Today in Mexico what is the most challenging – to have the technical development or to have the human resources?

I think it has to run in parallel. You can wait for four years to bring in a PhD in some discipline. But the needs are now. And the point is that companies require solutions now. So I think we have to have partners in other parts of the world, or the country, that have complimentary capabilities to our own. For example, we have a relationship and agreement with TexasA&M University . They have capabilities that we do not have. For instance, in their oil department they have a sort of pool to simulate an oil platform’s behavior. So we are not going to invest in such a huge facility. But we have some capabilities that they do not and we complement each other. We are also sending students to the university to get their PhDs.

We also have a share program in Germany for mechatronics. We just signed an agreement with Sheffield University for an advanced manufacturing research center for master and PhD degrees for students who graduate in the State of Mexico and Nuevo Leon. So we are working with a dual approach.

In general, I would say that we have to invest more here rather than buying technologies. If it is necessary to buy technologies then just share with Mexican universities or students or R&D centers so it is a real transfer of technologies and grow of capabilities.

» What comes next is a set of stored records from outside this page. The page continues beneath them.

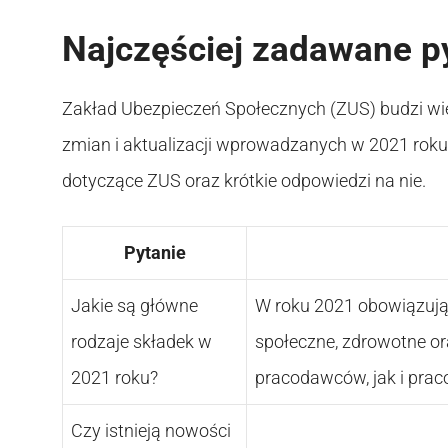
Najczęściej zadawane p
Zakład Ubezpieczeń Społecznych (ZUS) budzi wie
zmian i aktualizacji wprowadzanych w 2021 roku
dotyczące ZUS oraz krótkie odpowiedzi na nie.
Pytanie
Jakie są główne
W roku 2021 obowiązują
rodzaje składek w
społeczne, zdrowotne o
2021 roku?
pracodawców, jak i pra
Czy istnieją nowości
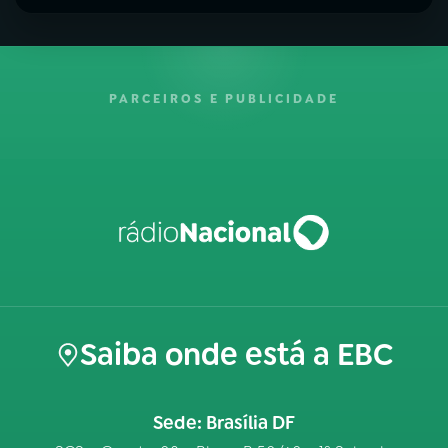
PARCEIROS E PUBLICIDADE
Saiba onde está a EBC
Sede: Brasília DF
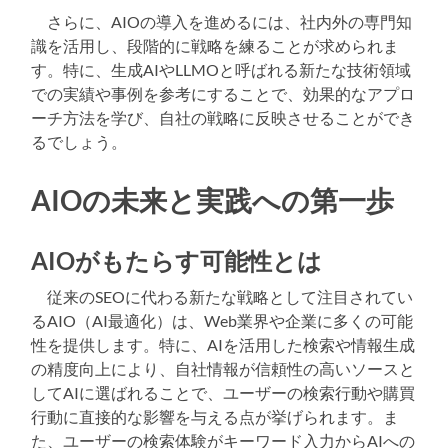
さらに、AIOの導入を進めるには、社内外の専門知
識を活用し、段階的に戦略を練ることが求められま
す。特に、生成AIやLLMOと呼ばれる新たな技術領域
での実績や事例を参考にすることで、効果的なアプロ
ーチ方法を学び、自社の戦略に反映させることができ
るでしょう。
AIOの未来と実践への第一歩
AIOがもたらす可能性とは
従来のSEOに代わる新たな戦略として注目されてい
るAIO（AI最適化）は、Web業界や企業に多くの可能
性を提供します。特に、AIを活用した検索や情報生成
の精度向上により、自社情報が信頼性の高いソースと
してAIに選ばれることで、ユーザーの検索行動や購買
行動に直接的な影響を与える点が挙げられます。ま
た、ユーザーの検索体験がキーワード入力からAIへの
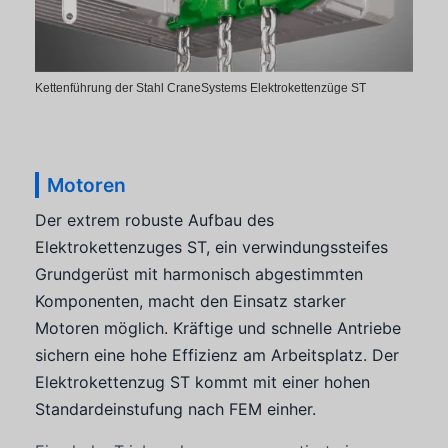
Kettenführung der Stahl CraneSystems Elektrokettenzüge ST
Motoren
Der extrem robuste Aufbau des
Elektrokettenzuges ST, ein verwindungssteifes
Grundgerüst mit harmonisch abgestimmten
Komponenten, macht den Einsatz starker
Motoren möglich. Kräftige und schnelle Antriebe
sichern eine hohe Effizienz am Arbeitsplatz. Der
Elektrokettenzug ST kommt mit einer hohen
Standardeinstufung nach FEM einher.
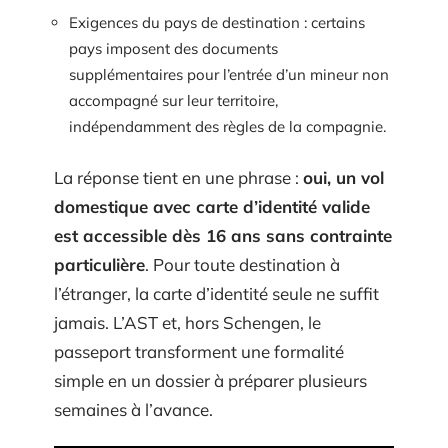
Exigences du pays de destination : certains
pays imposent des documents
supplémentaires pour l’entrée d’un mineur non
accompagné sur leur territoire,
indépendamment des règles de la compagnie.
La réponse tient en une phrase :
oui, un vol
domestique avec carte d’identité valide
est accessible dès 16 ans sans contrainte
particulière
. Pour toute destination à
l’étranger, la carte d’identité seule ne suffit
jamais. L’AST et, hors Schengen, le
passeport transforment une formalité
simple en un dossier à préparer plusieurs
semaines à l’avance.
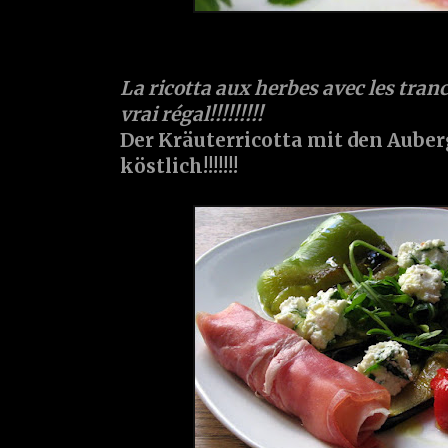
La ricotta aux herbes avec les tran
vrai régal!!!!!!!!!
Der Kräuterricotta mit den Aube
köstlich!!!!!!!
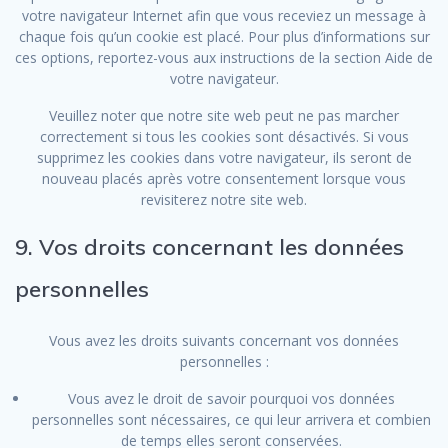
votre navigateur Internet afin que vous receviez un message à
chaque fois qu’un cookie est placé. Pour plus d’informations sur
ces options, reportez-vous aux instructions de la section Aide de
votre navigateur.
Veuillez noter que notre site web peut ne pas marcher
correctement si tous les cookies sont désactivés. Si vous
supprimez les cookies dans votre navigateur, ils seront de
nouveau placés après votre consentement lorsque vous
revisiterez notre site web.
9. Vos droits concernant les données
personnelles
Vous avez les droits suivants concernant vos données
personnelles :
Vous avez le droit de savoir pourquoi vos données
personnelles sont nécessaires, ce qui leur arrivera et combien
de temps elles seront conservées.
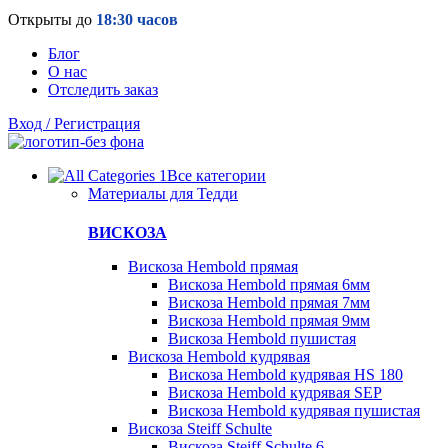
Открыты до
18:30 часов
Блог
О нас
Отследить заказ
Вход / Регистрация
Все категории
Материалы для Тедди
ВИСКОЗА
Вискоза Hembold прямая
Вискоза Hembold прямая 6мм
Вискоза Hembold прямая 7мм
Вискоза Hembold прямая 9мм
Вискоза Hembold пушистая
Вискоза Hembold кудрявая
Вискоза Hembold кудрявая HS 180
Вискоза Hembold кудрявая SEP
Вискоза Hembold кудрявая пушистая
Вискоза Steiff Schulte
Вискоза Steiff Schulte 6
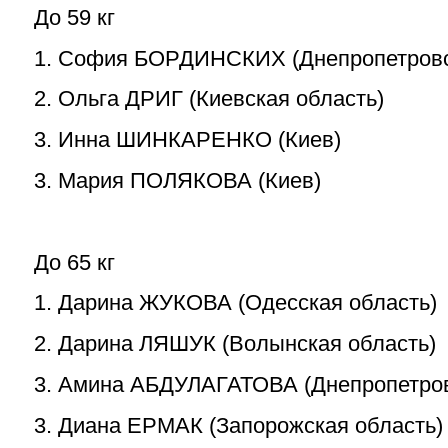
До 59 кг
1. София БОРДИНСКИХ (Днепропетровс
2. Ольга ДРИГ (Киевская область)
3. Инна ШИНКАРЕНКО (Киев)
3. Мария ПОЛЯКОВА (Киев)
До 65 кг
1. Дарина ЖУКОВА (Одесская область)
2. Дарина ЛЯШУК (Волынская область)
3. Амина АБДУЛАГАТОВА (Днепропетров
3. Диана ЕРМАК (Запорожская область)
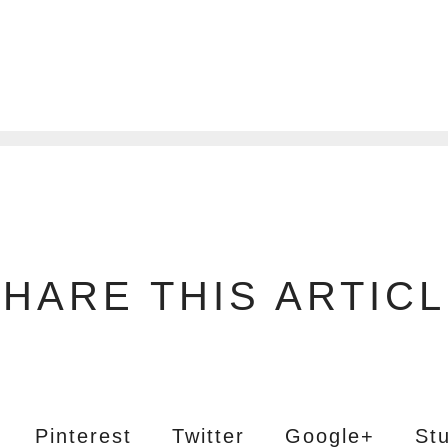
1
HARE THIS ARTIC
Pinterest
Twitter
Google+
St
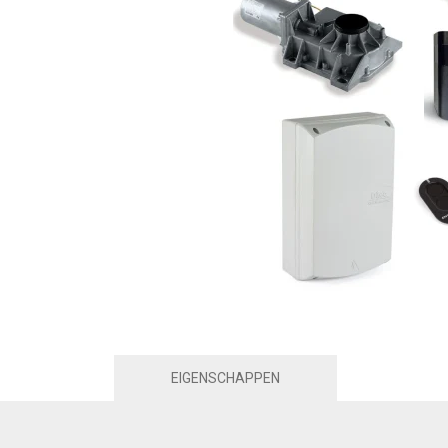
EIGENSCHAPPEN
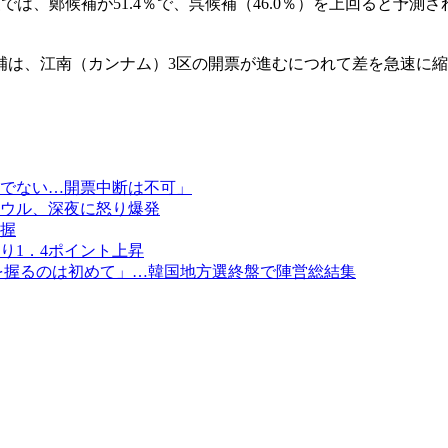
は、鄭候補が51.4％で、呉候補（46.0％）を上回ると予測され
。
補は、江南（カンナム）3区の開票が進むにつれて差を急速に縮
でない…開票中断は不可」
ウル、深夜に怒り爆発
握
り1．4ポイント上昇
を握るのは初めて」…韓国地方選終盤で陣営総結集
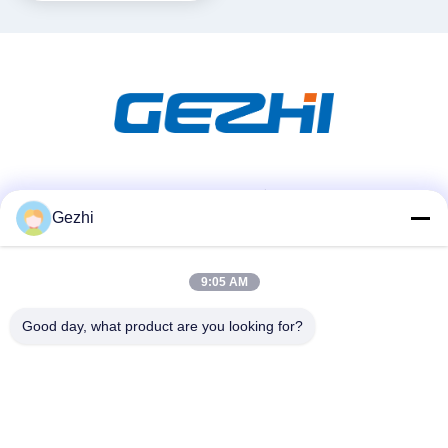
ソーシャル メディア
Gezhi
9:05 AM
迅速な連絡
テレ
Good day, what product are you looking for?
86-755-2377-1707
メール
sales@gezhi.net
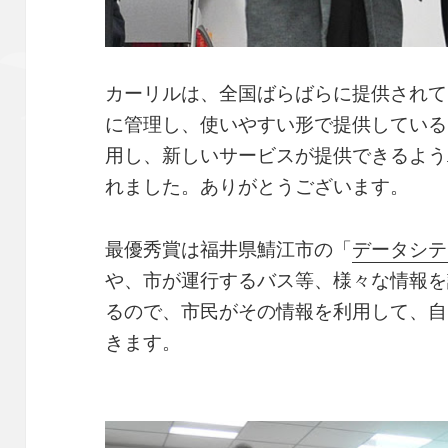
カーリルは、全国ばらばらに提供されて
に管理し、使いやすい形で提供している
用し、新しいサービスが提供できるよう
れました。ありがとうございます。
最優秀賞は福井県鯖江市の「
データシテ
や、市が運行するバス等、様々な情報を
るので、市民がその情報を利用して、自
きます。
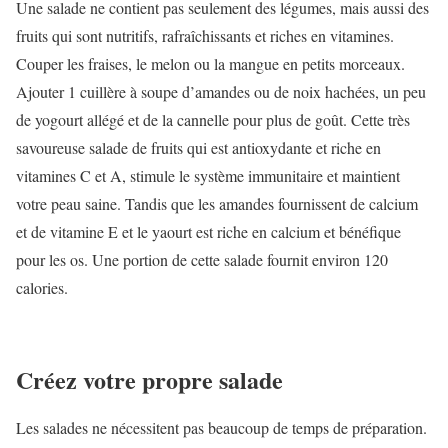
Une salade ne contient pas seulement des légumes, mais aussi des
fruits qui sont nutritifs, rafraîchissants et riches en vitamines.
Couper les fraises, le melon ou la mangue en petits morceaux.
Ajouter 1 cuillère à soupe d’amandes ou de noix hachées, un peu
de yogourt allégé et de la cannelle pour plus de goût. Cette très
savoureuse salade de fruits qui est antioxydante et riche en
vitamines C et A, stimule le système immunitaire et maintient
votre peau saine. Tandis que les amandes fournissent de calcium
et de vitamine E et le yaourt est riche en calcium et bénéfique
pour les os. Une portion de cette salade fournit environ 120
calories.
Créez votre propre salade
Les salades ne nécessitent pas beaucoup de temps de préparation.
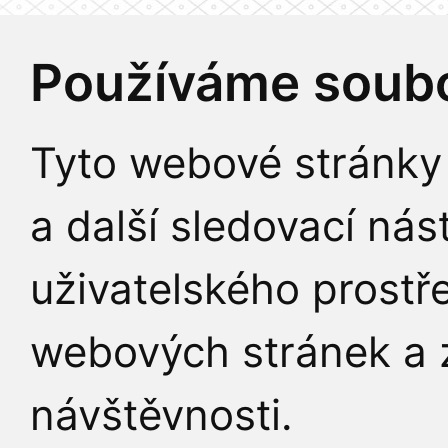
Používáme soubo
Tyto webové stránky 
a další sledovací nás
uživatelského prostř
webových stránek a z
návštěvnosti.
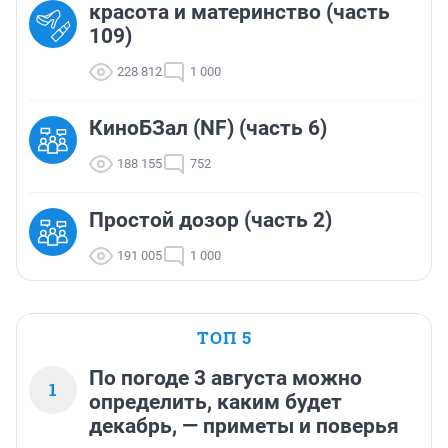
красота и материнство (часть
109)
228 812
1 000
КиноБЗал (NF) (часть 6)
188 155
752
Простой дозор (часть 2)
191 005
1 000
ТОП 5
По погоде 3 августа можно
1
определить, каким будет
декабрь, — приметы и поверья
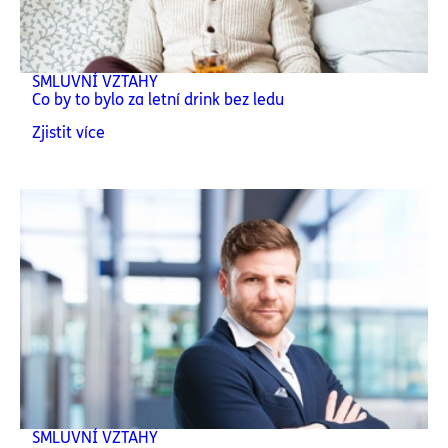
SMLUVNÍ VZTAHY
Co by to bylo za letní drink bez ledu
Zjistit více
SMLUVNÍ VZTAHY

One of CIDESI aims is it to sell our technology overseas, because we are an international quality center. We have sold equipment to China and Canada. We are doing pieces of equipment for companies that used to get them from France. So our core activity is to support the Mexican companies or the multi-nationals that have settled in Mexico but once we sell abroad it is a marketing strategy and further benchmarking ourselves.

You still have three years to go as head of the center. What would you like to achieve before you go or what is the legacy that you want to leave here?

First a new organizational structure, which we are in the process of forming already. We used to work like a factory works – vertical. But that design is for volume production. And we are not in that area. What we do is projects and we have to adapt our organizations and make projects in a very efficient way.

The other is to consolidate our Centers, in the State of Mexico, Tijuana and the second stage of Nuevo Leon and Tijuana. So there are three fronts that I have to tackle.

Talking about projects, we have bigger projects which mean we are better recognized – both nationally and internationally – focused on certain areas. Now we do a bit more diversify, which is fine because people come to buy. But what we want is to sell into very specialized areas, and this is part of our new organizational structure.

Finally increase the number of graduates. In terms of human resources, we have a very low turnover. I would say less than one percent. So no one wants to leave. And that is nice in a certain way. So that means we have people with 22 years of experience and the “mean” is around 12-15 years experience.

That means we have a lot of experience which is enough for the level of requirements we have today. But looking at the requirements for 5 or 10 years time, we will require far greater capabilities. So I am pushing to increase the number of master graduates and PhDs.